Would Oracle ever abandon its bid for Sun? And if it did, what might happen to Sun? Thomas Weisel Partners analyst Doug Reid weighs both of these questions in a note to investors today, and his answers are worth considering in light of reports that the European Commission may object to the deal. Though Reid believes Sun’s (JAVA) acquisition by Oracle (ORCL) is still likely, he does see a few other possible scenarios as well. Among them:
- A delayed EC review process of the current proposed acquisition, which may end in a rejection left unchallenged by Oracle
- A renegotiated deal with Oracle, which would likely exclude MySQL and therefore involve a renegotiated deal price
- An offer by IBM (IBM) to buy Sun at a discount to the Oracle offer following a rejection by the EC of the current Oracle deal
- A scrapping of the deal by Oracle
Interestingly, Reid feels this last possibility isn’t as disastrous as it might sound. Sun has $1.8 billion in cash, and while its latest results weren’t at all pretty, they did feature improving gross margins.

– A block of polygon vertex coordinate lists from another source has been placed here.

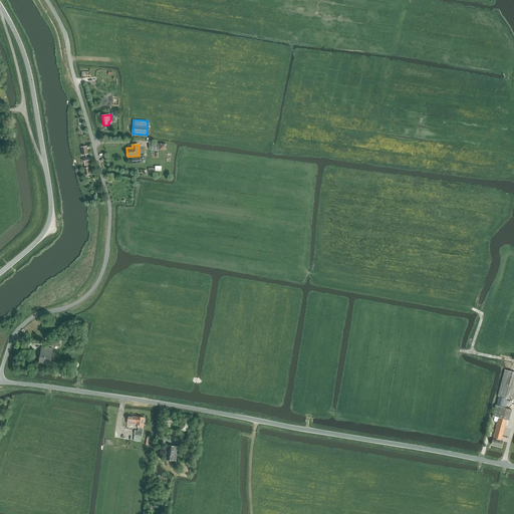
[(83,159),(85,167),(93,166),(91,158),(83,159)]
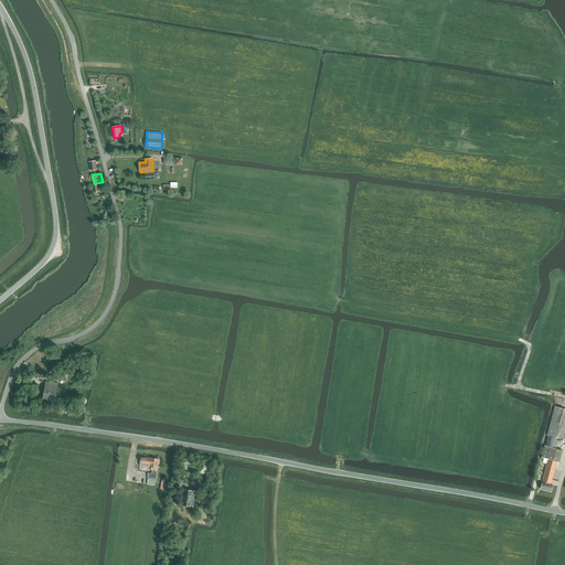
[(43,397),(55,400),(59,384),(46,382),(43,397)]
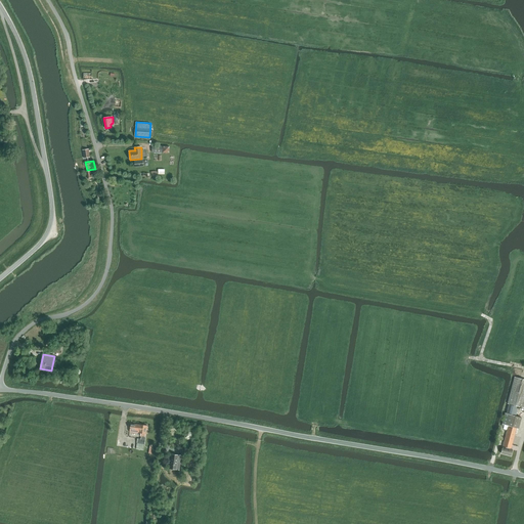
[(518,406),(523,407),(523,379),(515,377),(508,404),(509,404),(507,413),(510,415),(516,416),(518,406)]
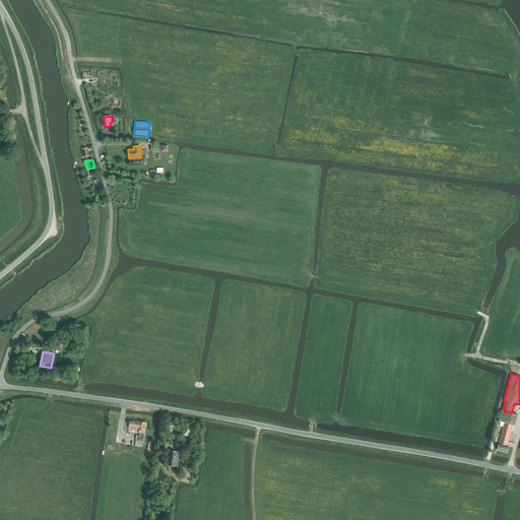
[(504,444),(504,445),(499,444),(498,450),(507,452),(509,447),(506,446),(506,445),(507,445),(513,425),(515,426),(517,414),(512,412),(506,411),(503,421),(505,423),(499,443),(504,444)]
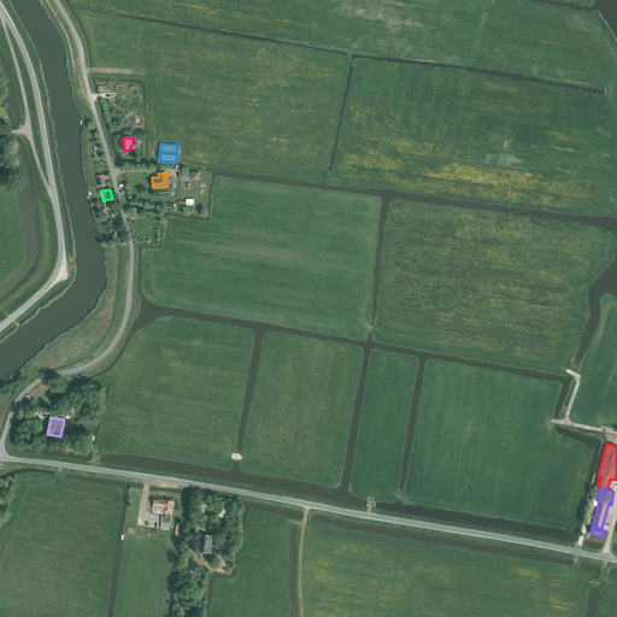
[(160,529),(169,530),(171,515),(171,511),(172,511),(172,506),(174,506),(175,503),(174,503),(174,501),(165,500),(154,499),(153,509),(165,510),(165,513),(166,515),(166,517),(162,516),(160,529)]
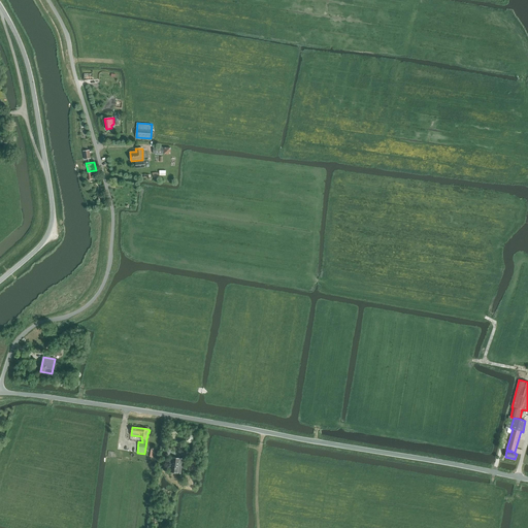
[(170,472),(180,473),(183,459),(173,458),(170,472)]
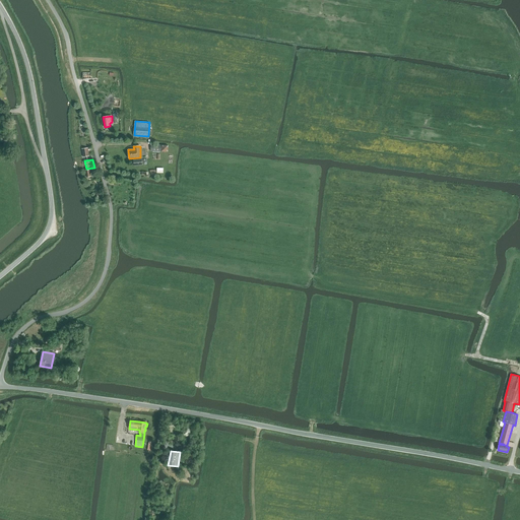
All buildings are outlined.
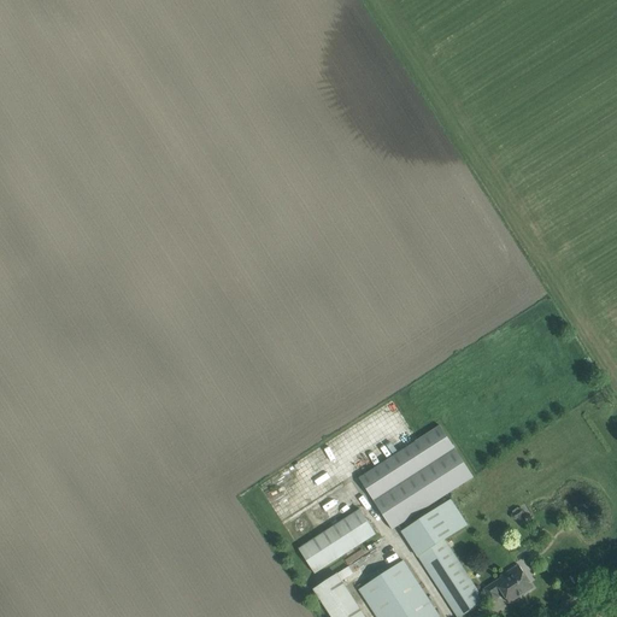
[(359,477),(393,529),(474,477),(440,425),(359,477)]
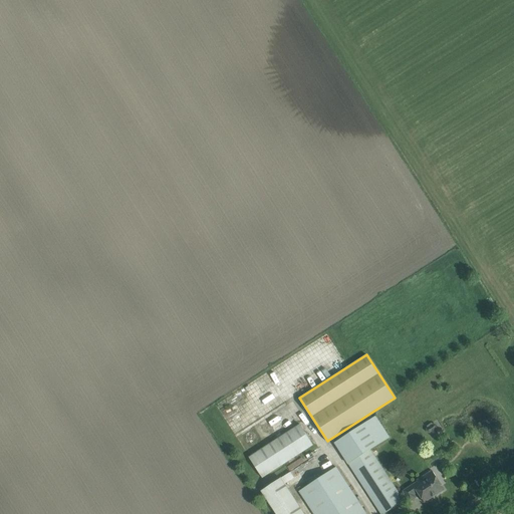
[(400,494),(370,450),(390,437),(375,416),(334,443),(380,513),(383,513),(408,499),(404,491),(400,494)]
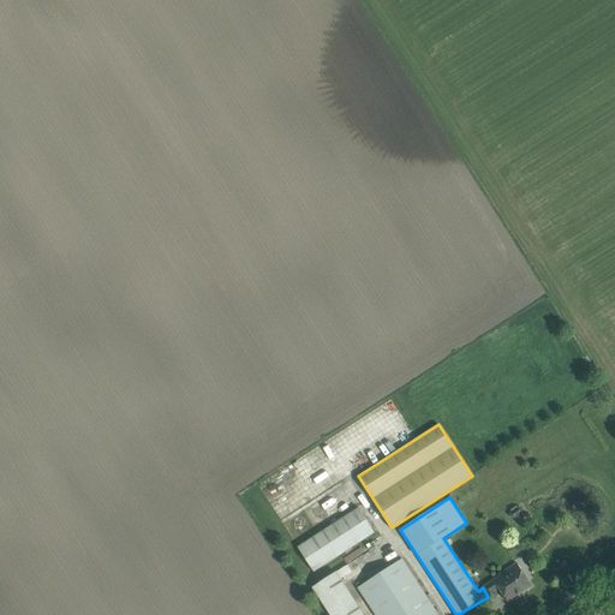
[(526,502),(511,509),(515,520),(531,514),(526,502)]
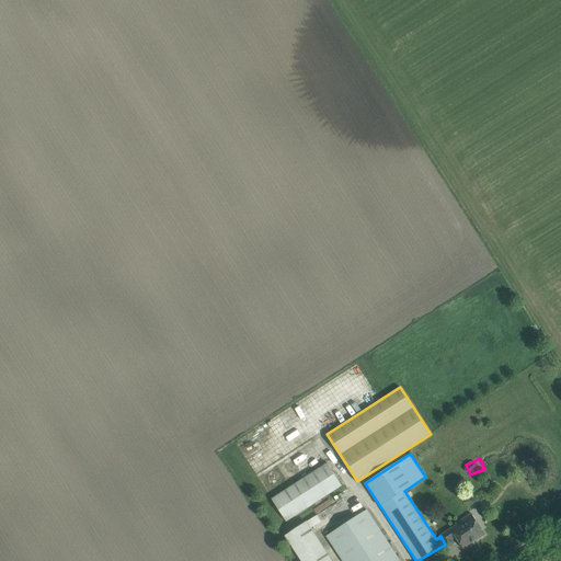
[(272,499),(286,522),(342,485),(328,462),(272,499)]
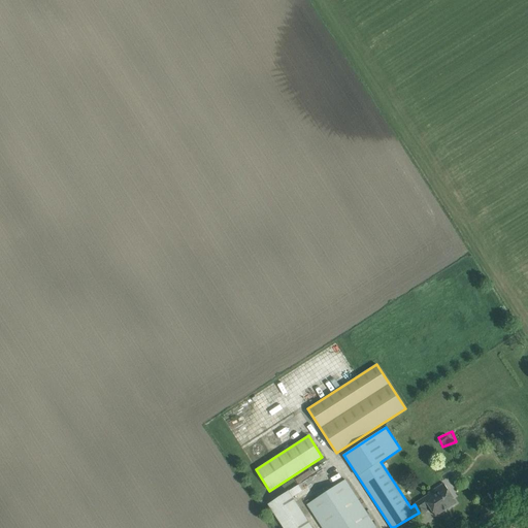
[(307,504),(322,527),(376,527),(345,480),(307,504)]
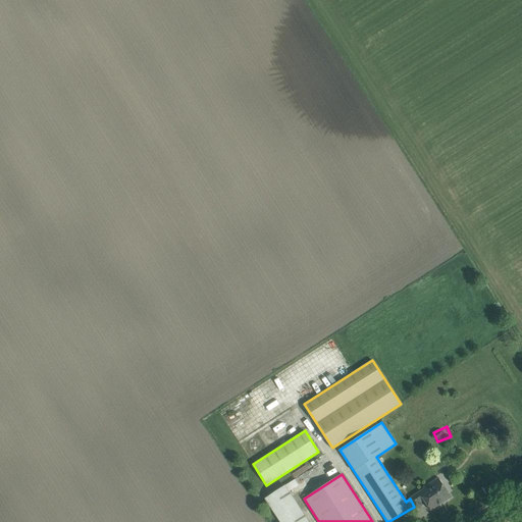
[(416,510),(422,506),(420,503),(424,500),(431,511),(452,498),(441,482),(426,492),(423,487),(417,491),(418,493),(410,499),(414,507),(416,510)]
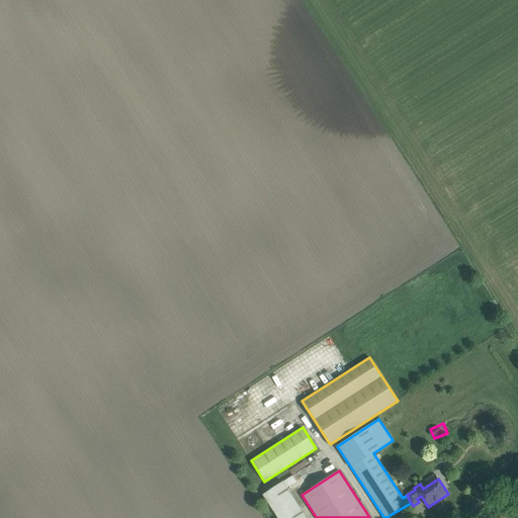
[(307,517),(283,482),(263,495),(278,517),(307,517)]
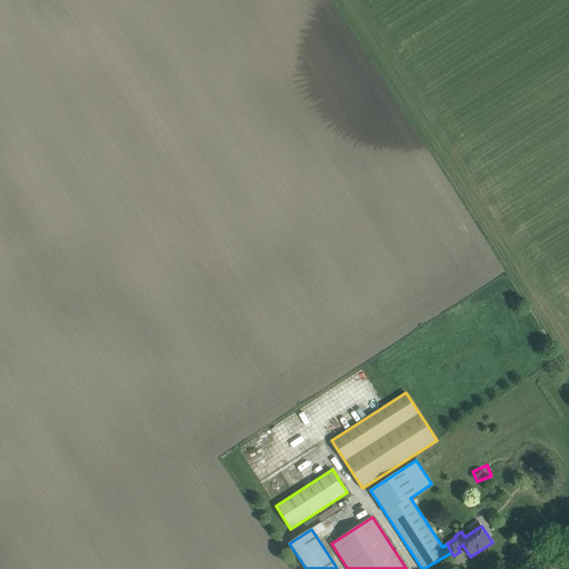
All buildings are outlined.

“Our current thesis on [Sun] assumes the announced [Oracle] acquisition will close, but risks have increased,” Reid wrote. “There remains a risk that the European Commission will provide a ‘statement of objections’ to [Oracle’s] planned acquisition of [Sun] based on concerns regarding [Oracle’s] plans for the MySQL database which [Sun] currently owns. The deadline for such a decision is January 19, 2010 but it is possible that the EC will state objections before the end of the year.”
Elaborating, Reid notes that “Although [Oracle] could likely reduce the risk of a statement of objection–and thus of a delayed or perhaps failed bid for [Sun]–by supplying to the EC an argument to explain why the [Oracle-Sun] deal will not adversely impact competition in the database market, our assumptions around [Sun’s] valuation include increased risk regarding the completion of the [Oracle-Sun] transaction at $9.50….While we believe the currently proposed acquisition by [Oracle] is the most likely outcome for [Sun], we believe other scenarios remain possible, although each is made more difficult by the continued uncertainty around Sun’s fate, and the resulting erosion in customer confidence in Sun.”